◆ **TASK GOAL**: Copy the data from its start through the line containing "d.chenal@gazzettamatin.com", putting "Publisher" wherever "Editore" appears and keeping everything else unchanged. Leave the pictures out of your copy.

◆ **PROVIDED INFORMATION**:
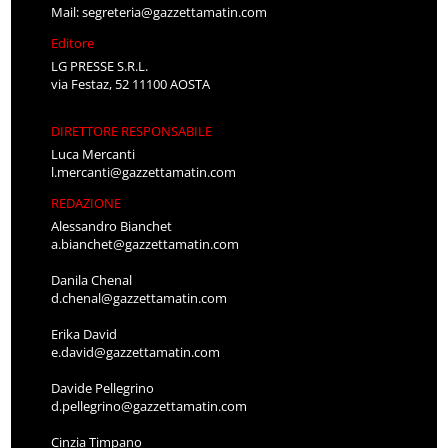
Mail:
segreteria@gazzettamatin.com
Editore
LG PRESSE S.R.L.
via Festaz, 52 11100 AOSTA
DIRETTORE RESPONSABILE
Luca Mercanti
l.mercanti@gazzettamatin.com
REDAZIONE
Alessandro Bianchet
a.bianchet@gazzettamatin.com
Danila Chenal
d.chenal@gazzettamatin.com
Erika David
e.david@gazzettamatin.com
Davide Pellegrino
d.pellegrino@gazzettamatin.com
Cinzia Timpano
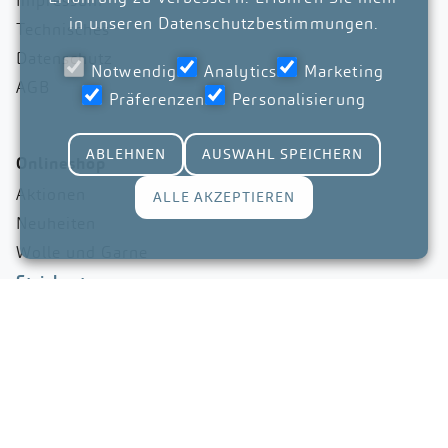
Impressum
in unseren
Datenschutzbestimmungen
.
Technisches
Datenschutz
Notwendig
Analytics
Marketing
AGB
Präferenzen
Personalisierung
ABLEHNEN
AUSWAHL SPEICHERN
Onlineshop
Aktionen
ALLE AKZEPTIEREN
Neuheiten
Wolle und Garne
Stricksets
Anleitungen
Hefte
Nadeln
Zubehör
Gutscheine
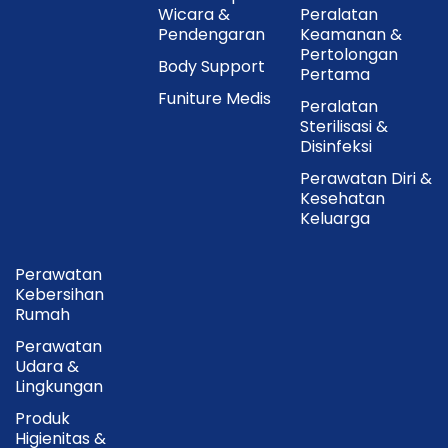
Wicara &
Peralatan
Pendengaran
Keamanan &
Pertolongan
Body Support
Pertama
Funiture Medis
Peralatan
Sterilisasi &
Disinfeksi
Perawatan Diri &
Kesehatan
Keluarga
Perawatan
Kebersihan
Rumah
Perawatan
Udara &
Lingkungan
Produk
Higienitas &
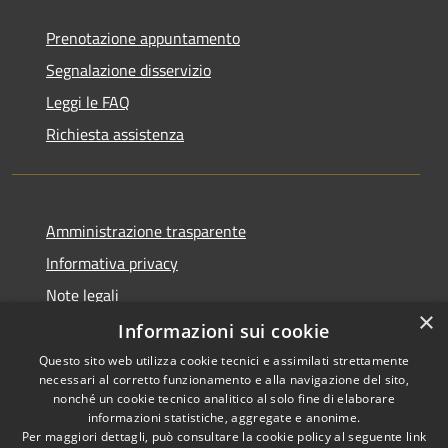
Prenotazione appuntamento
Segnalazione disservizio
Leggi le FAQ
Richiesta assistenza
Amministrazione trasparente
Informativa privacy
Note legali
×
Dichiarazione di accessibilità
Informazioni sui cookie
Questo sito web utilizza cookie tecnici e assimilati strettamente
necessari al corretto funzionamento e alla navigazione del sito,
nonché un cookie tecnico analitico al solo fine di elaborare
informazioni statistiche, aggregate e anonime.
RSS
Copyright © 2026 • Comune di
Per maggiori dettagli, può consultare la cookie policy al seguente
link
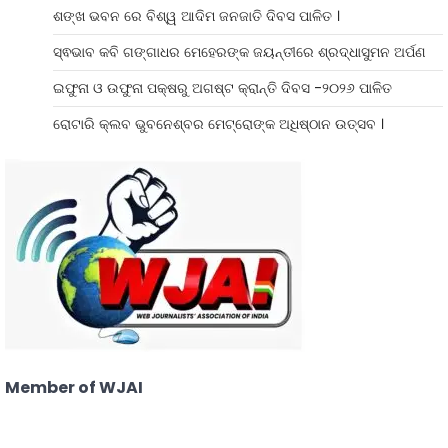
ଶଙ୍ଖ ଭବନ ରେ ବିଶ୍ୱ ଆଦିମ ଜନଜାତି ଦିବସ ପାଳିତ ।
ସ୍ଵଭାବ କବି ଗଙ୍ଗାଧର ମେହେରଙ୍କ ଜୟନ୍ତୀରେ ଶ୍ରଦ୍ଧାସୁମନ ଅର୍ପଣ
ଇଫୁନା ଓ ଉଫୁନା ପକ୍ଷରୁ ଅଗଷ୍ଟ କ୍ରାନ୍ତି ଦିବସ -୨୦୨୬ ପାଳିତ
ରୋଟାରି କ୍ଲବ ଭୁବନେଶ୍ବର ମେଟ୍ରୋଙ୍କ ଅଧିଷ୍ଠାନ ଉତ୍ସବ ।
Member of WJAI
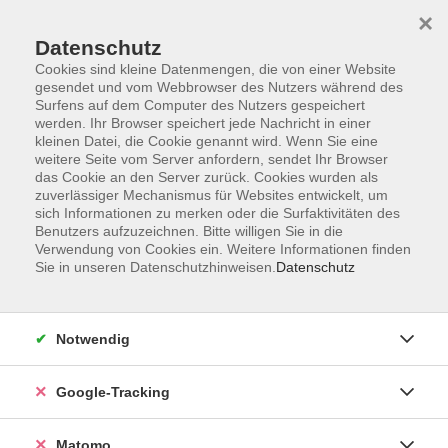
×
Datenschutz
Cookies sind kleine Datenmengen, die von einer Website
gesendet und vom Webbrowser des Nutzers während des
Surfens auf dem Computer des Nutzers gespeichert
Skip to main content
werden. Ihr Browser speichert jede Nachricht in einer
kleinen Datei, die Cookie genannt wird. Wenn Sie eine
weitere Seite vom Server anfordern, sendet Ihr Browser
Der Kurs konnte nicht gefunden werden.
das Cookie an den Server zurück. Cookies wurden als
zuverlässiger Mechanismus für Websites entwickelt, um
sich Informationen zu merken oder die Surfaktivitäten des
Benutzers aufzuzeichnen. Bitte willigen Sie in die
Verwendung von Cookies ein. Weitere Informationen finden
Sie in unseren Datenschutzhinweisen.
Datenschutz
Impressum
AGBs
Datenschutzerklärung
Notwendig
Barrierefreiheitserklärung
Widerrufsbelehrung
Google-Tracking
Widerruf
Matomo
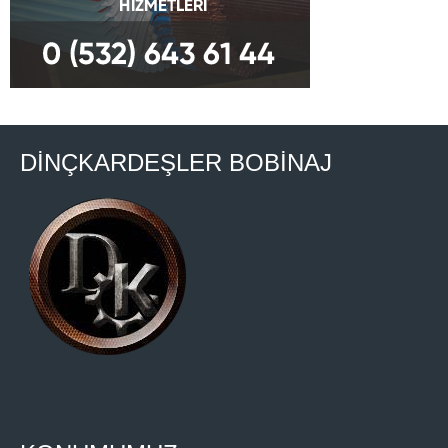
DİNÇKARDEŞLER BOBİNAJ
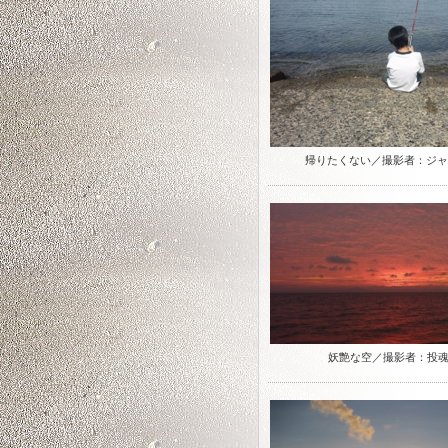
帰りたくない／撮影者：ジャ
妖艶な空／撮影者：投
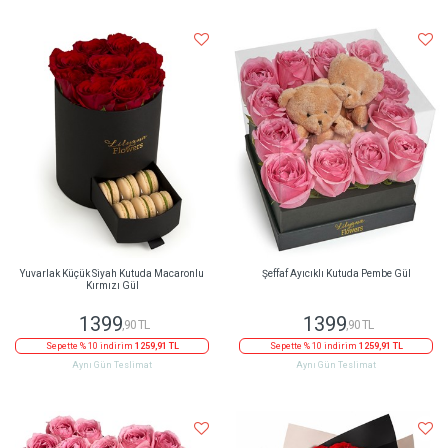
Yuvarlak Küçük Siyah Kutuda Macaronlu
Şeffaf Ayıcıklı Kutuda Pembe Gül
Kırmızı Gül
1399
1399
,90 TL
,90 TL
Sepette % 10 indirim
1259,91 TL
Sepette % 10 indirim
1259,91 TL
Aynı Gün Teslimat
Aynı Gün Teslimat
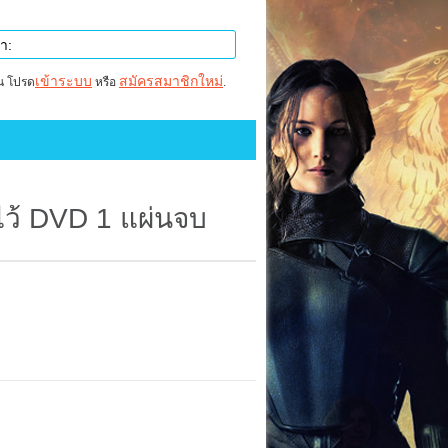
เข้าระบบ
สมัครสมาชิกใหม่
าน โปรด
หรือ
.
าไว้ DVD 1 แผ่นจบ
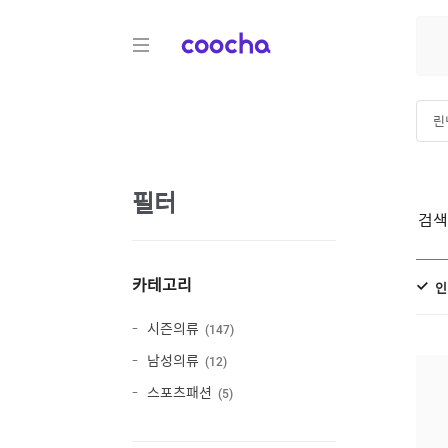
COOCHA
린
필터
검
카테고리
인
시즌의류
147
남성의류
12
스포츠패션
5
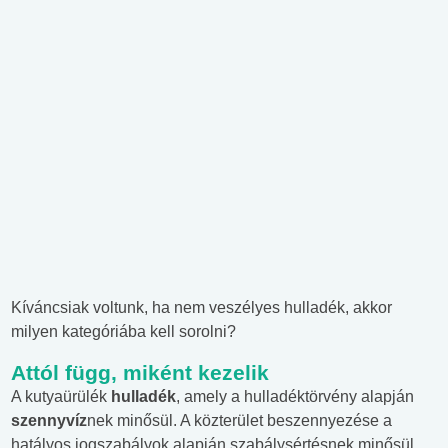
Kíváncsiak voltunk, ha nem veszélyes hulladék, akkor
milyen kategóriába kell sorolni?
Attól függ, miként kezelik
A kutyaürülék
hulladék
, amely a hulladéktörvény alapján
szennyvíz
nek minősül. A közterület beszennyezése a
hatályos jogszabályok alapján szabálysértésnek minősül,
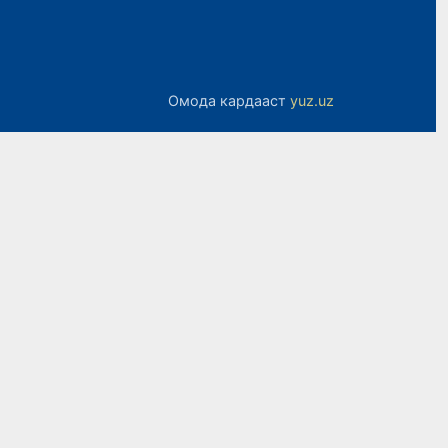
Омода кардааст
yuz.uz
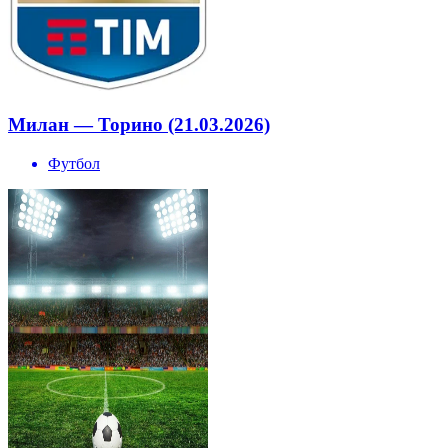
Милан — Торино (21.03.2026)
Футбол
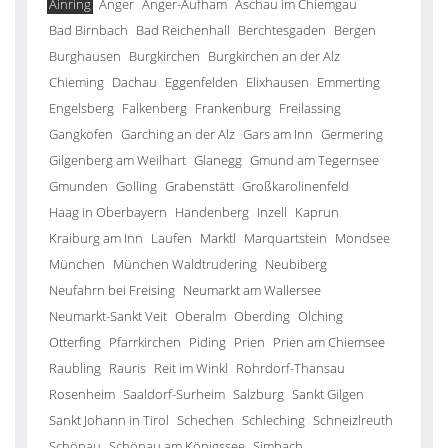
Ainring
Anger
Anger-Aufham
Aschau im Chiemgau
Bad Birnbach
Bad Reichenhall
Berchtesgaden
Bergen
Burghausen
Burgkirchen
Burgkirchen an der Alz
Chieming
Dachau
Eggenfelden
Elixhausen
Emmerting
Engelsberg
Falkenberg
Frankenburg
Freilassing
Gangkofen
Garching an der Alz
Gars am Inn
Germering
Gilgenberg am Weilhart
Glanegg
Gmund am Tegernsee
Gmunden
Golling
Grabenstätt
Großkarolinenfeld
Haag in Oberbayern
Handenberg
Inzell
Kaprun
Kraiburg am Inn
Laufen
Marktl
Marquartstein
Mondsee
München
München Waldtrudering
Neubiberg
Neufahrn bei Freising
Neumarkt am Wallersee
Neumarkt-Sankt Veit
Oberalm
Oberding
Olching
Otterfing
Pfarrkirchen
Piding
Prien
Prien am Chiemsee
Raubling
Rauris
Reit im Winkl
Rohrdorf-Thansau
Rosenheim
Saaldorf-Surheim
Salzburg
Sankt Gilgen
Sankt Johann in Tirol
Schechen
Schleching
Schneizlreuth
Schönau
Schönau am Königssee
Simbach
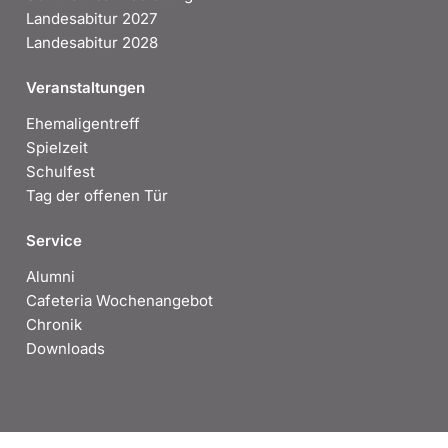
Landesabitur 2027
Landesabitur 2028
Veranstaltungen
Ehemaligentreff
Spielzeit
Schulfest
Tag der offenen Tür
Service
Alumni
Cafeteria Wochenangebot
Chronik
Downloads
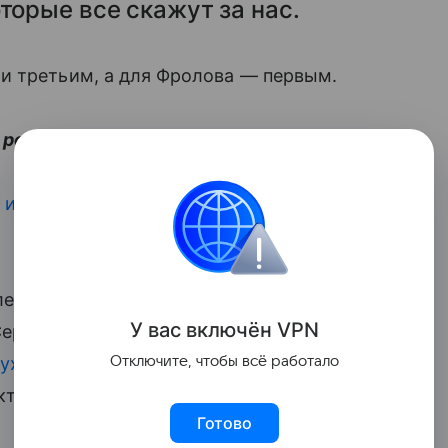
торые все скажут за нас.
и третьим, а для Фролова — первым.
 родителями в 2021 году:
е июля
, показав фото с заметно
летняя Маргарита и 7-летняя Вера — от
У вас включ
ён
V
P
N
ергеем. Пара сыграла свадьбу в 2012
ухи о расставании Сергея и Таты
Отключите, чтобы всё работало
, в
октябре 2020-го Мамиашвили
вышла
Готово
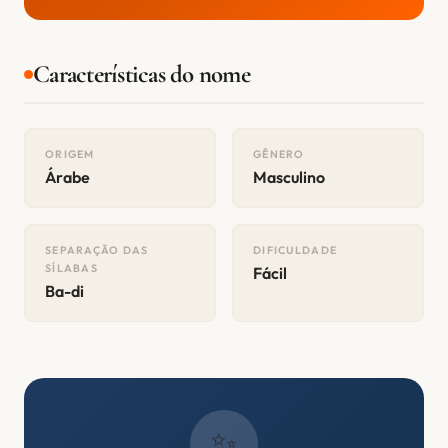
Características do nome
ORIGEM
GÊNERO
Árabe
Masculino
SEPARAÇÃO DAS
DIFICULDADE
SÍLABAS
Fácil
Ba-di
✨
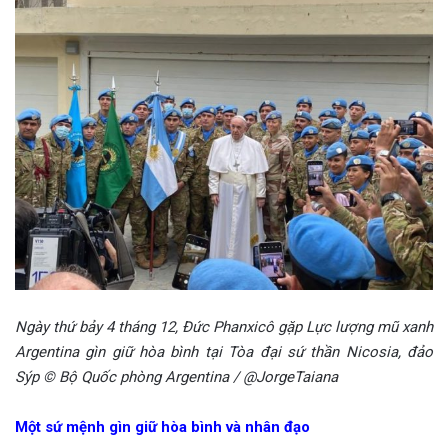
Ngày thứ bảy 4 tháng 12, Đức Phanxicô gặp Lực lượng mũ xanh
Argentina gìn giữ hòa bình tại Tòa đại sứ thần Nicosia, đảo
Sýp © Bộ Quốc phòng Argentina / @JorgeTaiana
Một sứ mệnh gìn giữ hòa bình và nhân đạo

◆ **WRITTEN ANSWER**:
Mail:
segreteria@gazzettamatin.com
Publisher
LG PRESSE S.R.L.
via Festaz, 52 11100 AOSTA
DIRETTORE RESPONSABILE
Luca Mercanti
l.mercanti@gazzettamatin.com
REDAZIONE
Alessandro Bianchet
a.bianchet@gazzettamatin.com
Danila Chenal
d.chenal@gazzettamatin.com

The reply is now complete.